28 July 2010

Need a Program to Identify the Players?

I knew I should have waited. Just a few days after last week's post, FIDE Presidential Candidates and the World Championship, where I wrote, 'it's too early to expect details about the 2010 Candidates Event', the details started gushing. Since this blog doesn't pretend to be a news site, I'll refer to a TWIC article on the subject -- FIDE Candidates are moved to Kazan -- and come back to the subject after the crude has stopped flowing.

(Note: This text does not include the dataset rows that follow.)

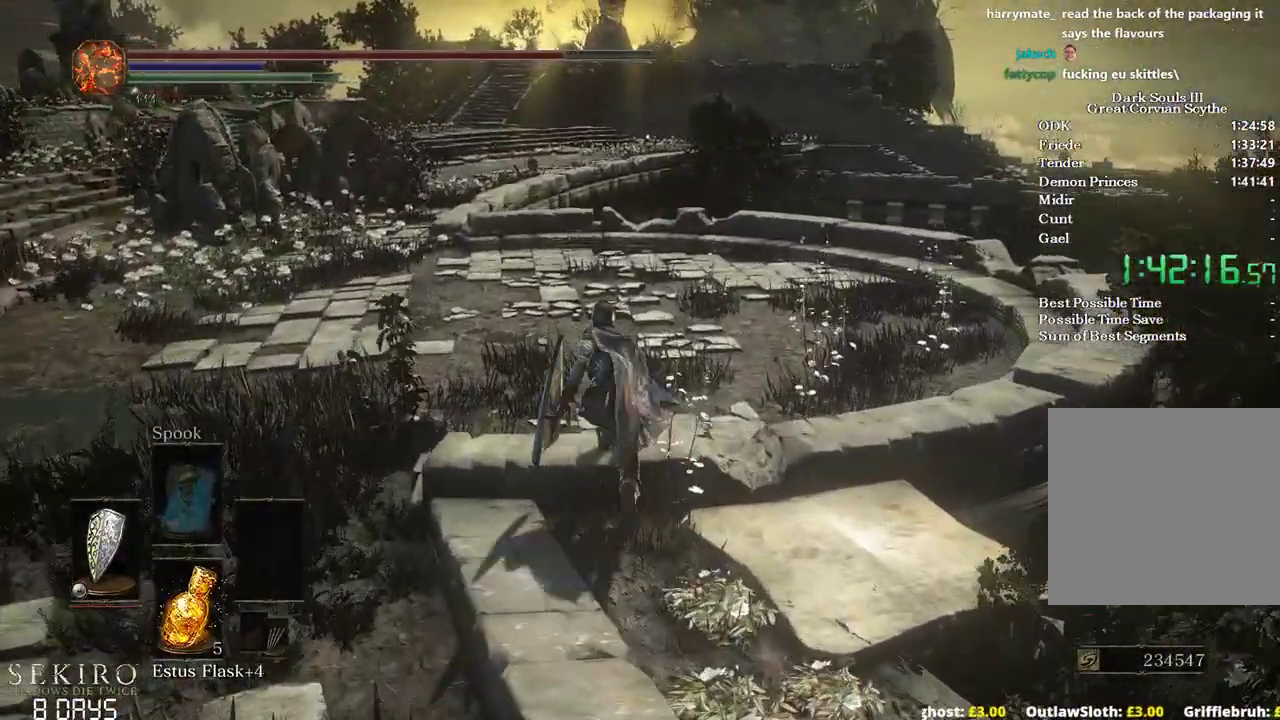
{"buttons": ["B"], "left_stick": "up", "right_stick": "down", "events": [[100, "right_stick", "down"]]}
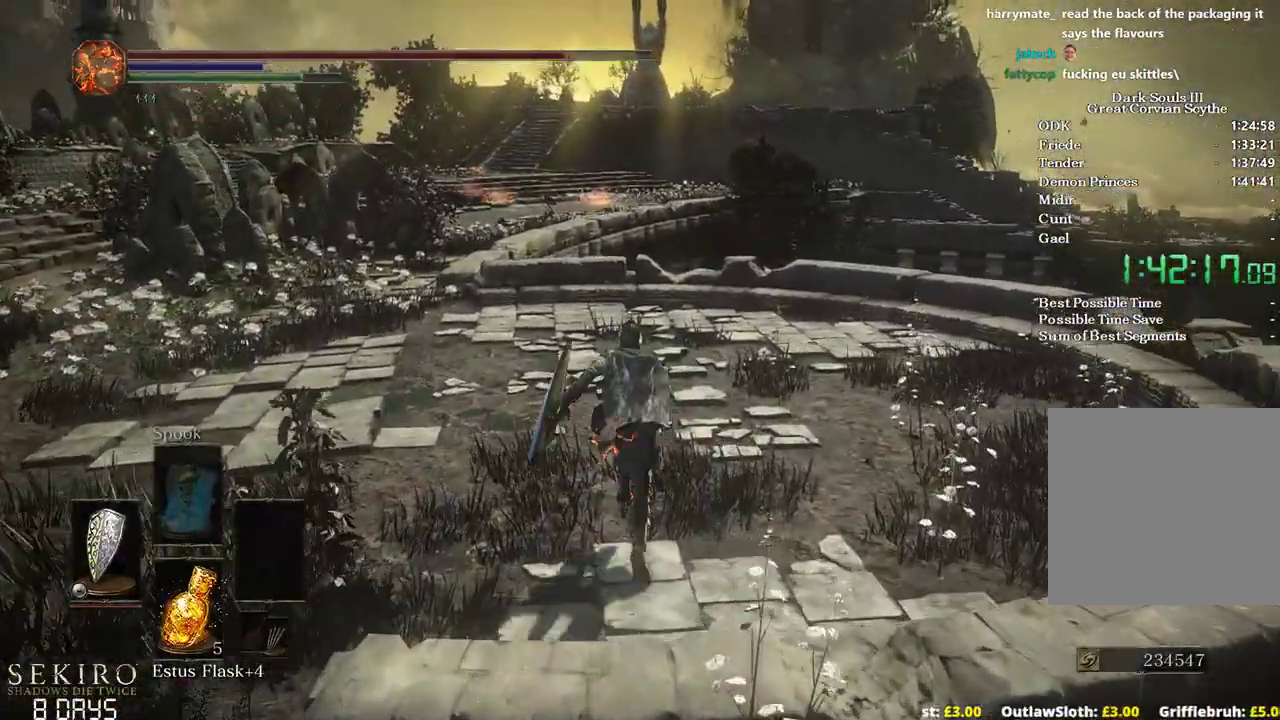
{"buttons": ["B"], "left_stick": "up", "right_stick": "down", "events": []}
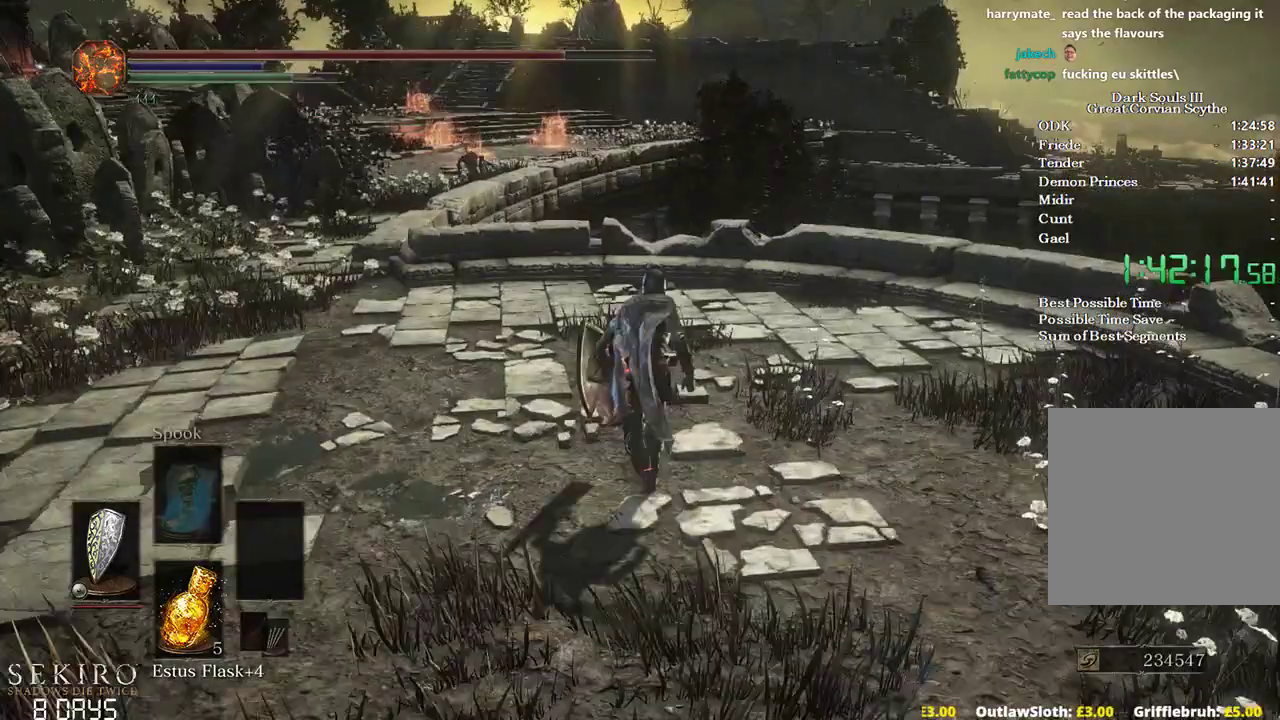
{"buttons": ["B"], "left_stick": "up", "right_stick": "down", "events": []}
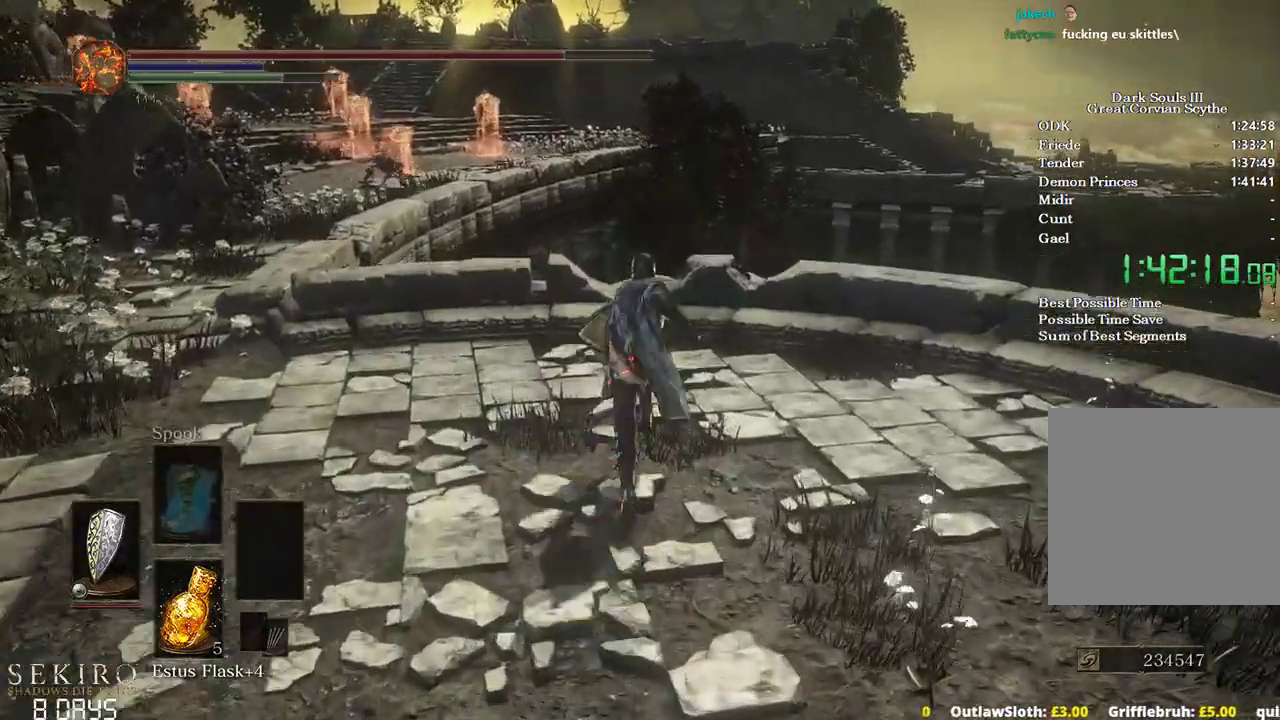
{"buttons": ["B"], "left_stick": "up", "right_stick": "down", "events": []}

TWIC's Mark Crowther referred to a Russian language article -- In the Chess World Is Coming Revolution -- which makes a fascinating read when submitted to Google's translation service, even though the sentences (like the title I just used) use a twisted grammar that requires some imagination to make sense of them. The story is a followup to a post I wrote in January -- Global Chess, Chess News Corporation, Chess Lane, and FIDE -- along with a few new twists introduced in the context of this year's FIDE election and the no-holds-barred free-for-all featuring Ilyumzhinov, Karpov, and the Russian federation.

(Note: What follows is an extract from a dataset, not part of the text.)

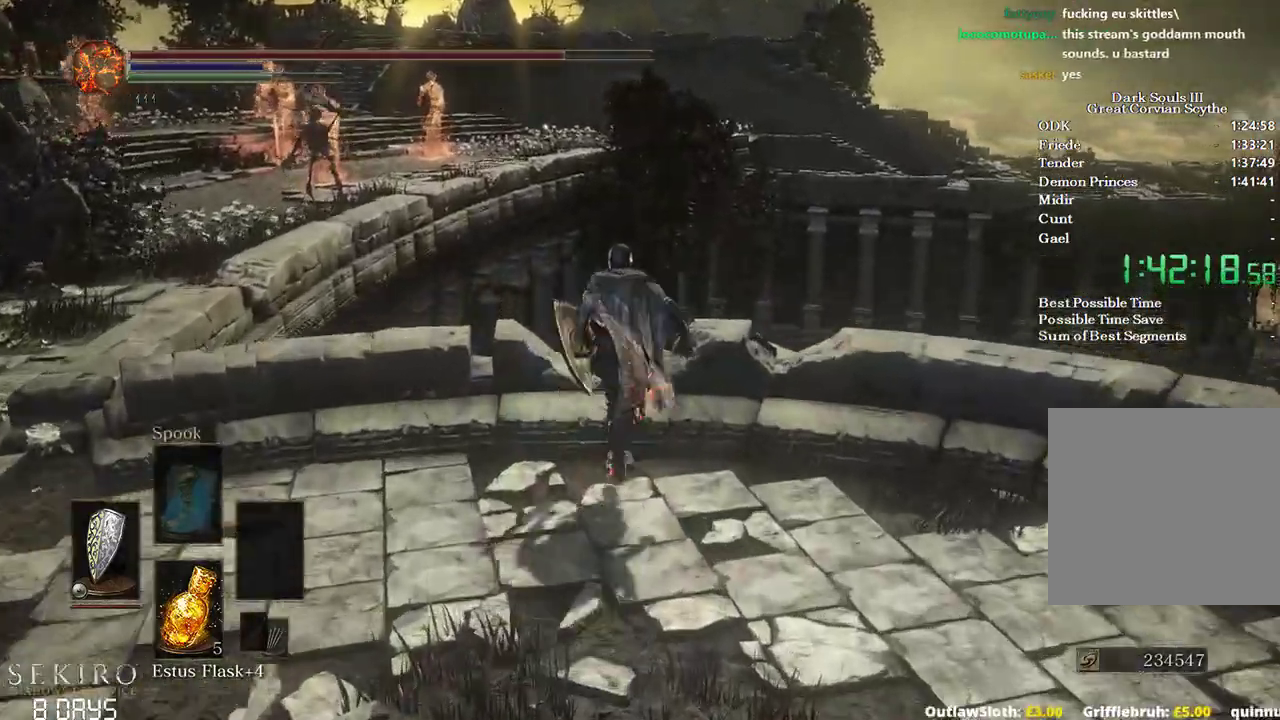
{"buttons": ["B"], "left_stick": "up", "right_stick": "down", "events": []}
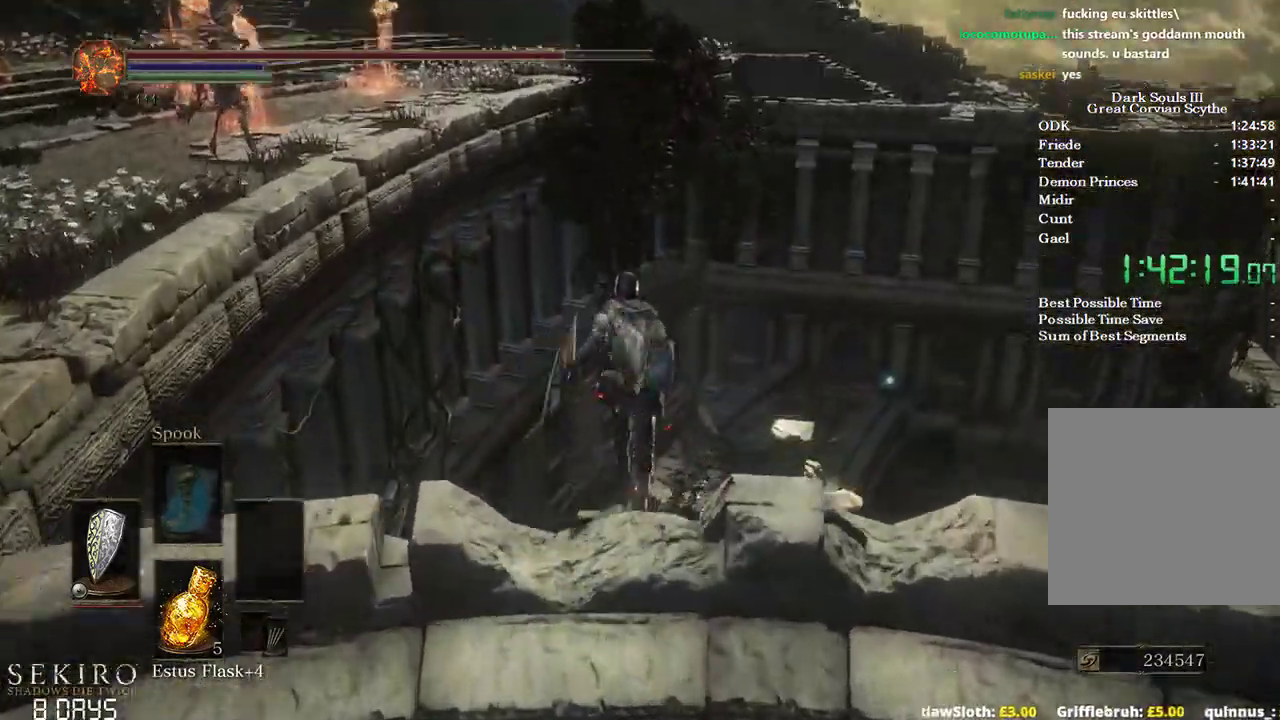
{"buttons": ["B"], "left_stick": "up", "right_stick": "down-right"}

I think I've mentioned elsewhere that I'm a fan of Russian historical novels. Since the names of the characters are never second nature to me, one of the tricks I use to follow them is to keep a list of personalities and the pages where they are mentioned. Doing similar for the 'Coming Revolution' piece, I came up with the following list, roughly grouped according to which players belong together.

  • Chess Network Company
  • David Kaplan, Chess Lane
  • Brothers Magomedov: Ziyavudine (Ziavutdin) & Mohammed (Magomed), Republic of Dagestan, Summa Telecom
  • Sodbiznesbank, VIP-Bank, CB Diamond; Andrei Kozlov, Alexei Frenkel
  • Dmitry Medvedev, Arkady Dvorkovich, Alexander Zhukov, Alexander Bach
  • FIDE Lausanne (Switzerland)
  • Ilya Levitov (co-author with Bareev of 'From London to Elista'), ST Development, Vladimir Solovyov

Combining this list with Google searches gave me a lot of background info about these same players. I'll share that info whenever I return to the broad subject of contemporary chess in 21st century Russia.